Patrick Imbach, head of KPMG’s Tech Growth team in the UK, commented on the findings:  “The standout transaction of the quarter was undoubtedly Improbable’s $502m investment from SoftBank, one of the largest funding rounds ever made by an early stage European tech firm.

“I think particularly when you consider the risk profile of the business, it’s not an exaggeration to say this was a ‘one of a kind’ investment,” he noted, adding: “It shows how UK’s ‘deep tech’ sector is catching the attention of investors from around the globe, and is a timely reminder that tech investment in post-Brexit Britain absolutely can, and will come from outside Europe.”

Imbach then went on to note that despite gathering economic headwinds and the uncertainty created by the UK’s impending Brexit, the early-stage company scene remains quite strong.

“High investor standards and increased diligence seem to have the effect of heightening the quality of companies, their management teams, and their business strategies as they come to market.”

VC investment in Europe

According to the report, Europe’s VC landscape mirrored that of the UK, with deal count dropping from 760 to 589 quarter on quarter.

In fact, the amount of deals slumped to a six-quarter low, and approximately 40% of the peak high seen in Q1 2015.

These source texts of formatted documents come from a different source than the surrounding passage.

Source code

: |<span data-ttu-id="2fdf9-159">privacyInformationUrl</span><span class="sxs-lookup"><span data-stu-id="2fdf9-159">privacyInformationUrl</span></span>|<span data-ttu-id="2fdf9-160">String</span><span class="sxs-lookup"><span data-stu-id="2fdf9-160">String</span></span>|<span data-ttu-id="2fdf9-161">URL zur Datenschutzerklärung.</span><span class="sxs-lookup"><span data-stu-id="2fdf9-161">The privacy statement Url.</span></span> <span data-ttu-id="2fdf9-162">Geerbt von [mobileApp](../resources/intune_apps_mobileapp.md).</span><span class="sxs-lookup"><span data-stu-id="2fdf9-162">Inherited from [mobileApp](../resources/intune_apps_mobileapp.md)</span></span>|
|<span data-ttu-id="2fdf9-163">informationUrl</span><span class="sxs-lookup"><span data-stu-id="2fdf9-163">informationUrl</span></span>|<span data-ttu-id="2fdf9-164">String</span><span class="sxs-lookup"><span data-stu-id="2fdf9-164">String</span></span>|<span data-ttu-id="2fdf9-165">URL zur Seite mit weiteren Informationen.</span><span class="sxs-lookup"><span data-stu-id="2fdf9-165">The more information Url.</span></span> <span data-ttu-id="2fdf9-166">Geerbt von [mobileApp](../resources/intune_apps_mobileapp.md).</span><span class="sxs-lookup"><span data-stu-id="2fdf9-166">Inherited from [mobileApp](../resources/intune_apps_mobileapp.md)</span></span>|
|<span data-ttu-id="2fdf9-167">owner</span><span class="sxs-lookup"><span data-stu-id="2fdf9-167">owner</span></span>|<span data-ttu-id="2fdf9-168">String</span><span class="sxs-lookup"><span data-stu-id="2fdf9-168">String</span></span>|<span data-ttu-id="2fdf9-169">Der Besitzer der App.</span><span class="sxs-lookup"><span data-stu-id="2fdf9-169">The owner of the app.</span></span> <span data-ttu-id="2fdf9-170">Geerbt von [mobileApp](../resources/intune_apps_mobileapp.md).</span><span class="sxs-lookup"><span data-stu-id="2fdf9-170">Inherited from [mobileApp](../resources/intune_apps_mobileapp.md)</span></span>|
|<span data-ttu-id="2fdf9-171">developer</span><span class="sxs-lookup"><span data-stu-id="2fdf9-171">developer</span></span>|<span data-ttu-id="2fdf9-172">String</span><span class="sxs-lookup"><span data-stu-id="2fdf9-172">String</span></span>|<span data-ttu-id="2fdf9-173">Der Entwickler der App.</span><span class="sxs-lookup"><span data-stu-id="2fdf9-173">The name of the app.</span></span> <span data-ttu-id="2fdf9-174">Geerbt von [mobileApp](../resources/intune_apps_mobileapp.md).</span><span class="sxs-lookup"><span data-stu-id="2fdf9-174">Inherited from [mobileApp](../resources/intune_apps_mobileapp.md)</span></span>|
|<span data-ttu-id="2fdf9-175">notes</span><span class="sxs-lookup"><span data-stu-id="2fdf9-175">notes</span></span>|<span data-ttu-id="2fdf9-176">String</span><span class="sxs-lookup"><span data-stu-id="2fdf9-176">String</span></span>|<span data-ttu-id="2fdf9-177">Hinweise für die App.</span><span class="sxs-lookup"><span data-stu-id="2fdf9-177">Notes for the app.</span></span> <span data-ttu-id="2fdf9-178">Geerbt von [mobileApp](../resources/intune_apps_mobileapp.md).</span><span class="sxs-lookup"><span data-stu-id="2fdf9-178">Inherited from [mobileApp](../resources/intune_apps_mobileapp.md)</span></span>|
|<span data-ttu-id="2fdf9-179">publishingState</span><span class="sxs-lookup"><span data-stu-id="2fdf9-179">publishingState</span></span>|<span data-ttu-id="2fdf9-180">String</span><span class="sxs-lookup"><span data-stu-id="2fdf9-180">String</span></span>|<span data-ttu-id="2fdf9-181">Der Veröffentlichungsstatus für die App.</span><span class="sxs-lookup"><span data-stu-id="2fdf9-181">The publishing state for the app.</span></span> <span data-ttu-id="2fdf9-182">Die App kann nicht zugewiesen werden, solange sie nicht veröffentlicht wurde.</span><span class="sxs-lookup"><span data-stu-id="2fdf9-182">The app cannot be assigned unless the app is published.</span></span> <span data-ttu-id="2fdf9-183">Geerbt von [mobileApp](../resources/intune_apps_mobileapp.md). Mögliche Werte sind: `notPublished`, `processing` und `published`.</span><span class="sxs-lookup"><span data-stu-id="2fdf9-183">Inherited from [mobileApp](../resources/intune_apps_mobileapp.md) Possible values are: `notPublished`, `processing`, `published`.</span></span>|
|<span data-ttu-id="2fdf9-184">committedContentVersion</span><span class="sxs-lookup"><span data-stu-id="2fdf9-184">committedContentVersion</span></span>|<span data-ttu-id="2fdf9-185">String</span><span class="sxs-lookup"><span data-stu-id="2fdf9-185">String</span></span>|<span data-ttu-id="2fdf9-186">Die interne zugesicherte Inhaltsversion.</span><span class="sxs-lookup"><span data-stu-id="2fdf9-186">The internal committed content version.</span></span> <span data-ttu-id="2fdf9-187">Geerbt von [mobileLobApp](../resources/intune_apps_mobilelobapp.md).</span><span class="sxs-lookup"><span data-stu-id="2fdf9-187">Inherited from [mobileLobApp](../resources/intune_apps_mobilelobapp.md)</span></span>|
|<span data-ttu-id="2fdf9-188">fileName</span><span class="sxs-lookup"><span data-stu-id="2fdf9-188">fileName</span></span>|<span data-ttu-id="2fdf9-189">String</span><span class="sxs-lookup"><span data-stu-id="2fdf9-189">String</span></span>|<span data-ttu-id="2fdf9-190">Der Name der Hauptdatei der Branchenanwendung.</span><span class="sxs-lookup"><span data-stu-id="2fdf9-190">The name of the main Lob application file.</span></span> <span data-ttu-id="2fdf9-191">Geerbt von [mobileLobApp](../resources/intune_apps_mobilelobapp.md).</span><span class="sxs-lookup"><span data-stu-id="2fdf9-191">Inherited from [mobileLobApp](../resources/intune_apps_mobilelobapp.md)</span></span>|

Despite this, the report says that VC investment across the Continent remained relatively robust, with some $4.1bn invested – a marginal increase compared to Q1’17.

Imbach explained: “The trend seen both in the UK and across wider Europe of a falling deal count, but increasing deal value is perhaps indicative of investors becoming more discerning at the Angel and Seed stages while investment accelerates in later-stage companies with more proven business models and market traction.

“In addition, investors in Europe seem to be particularly demanding of their portfolio companies in follow-on rounds – Europe was the only world region where an uptick in down rounds was observed this quarter, indicating that investors may be willing to continue to fund companies, but on terms that realistically reflect the intrinsic value of the business.”

Additionally, the report found that corporate VC participation in Europe surged to its highest ever level, accounting for more than 20% of the deals closed.

The total capital invested by CVCs, however, decreased. Despite this, the report argues that the enhanced level of participation shows that corporate interest in innovative technologies is becoming a burgeoning trend.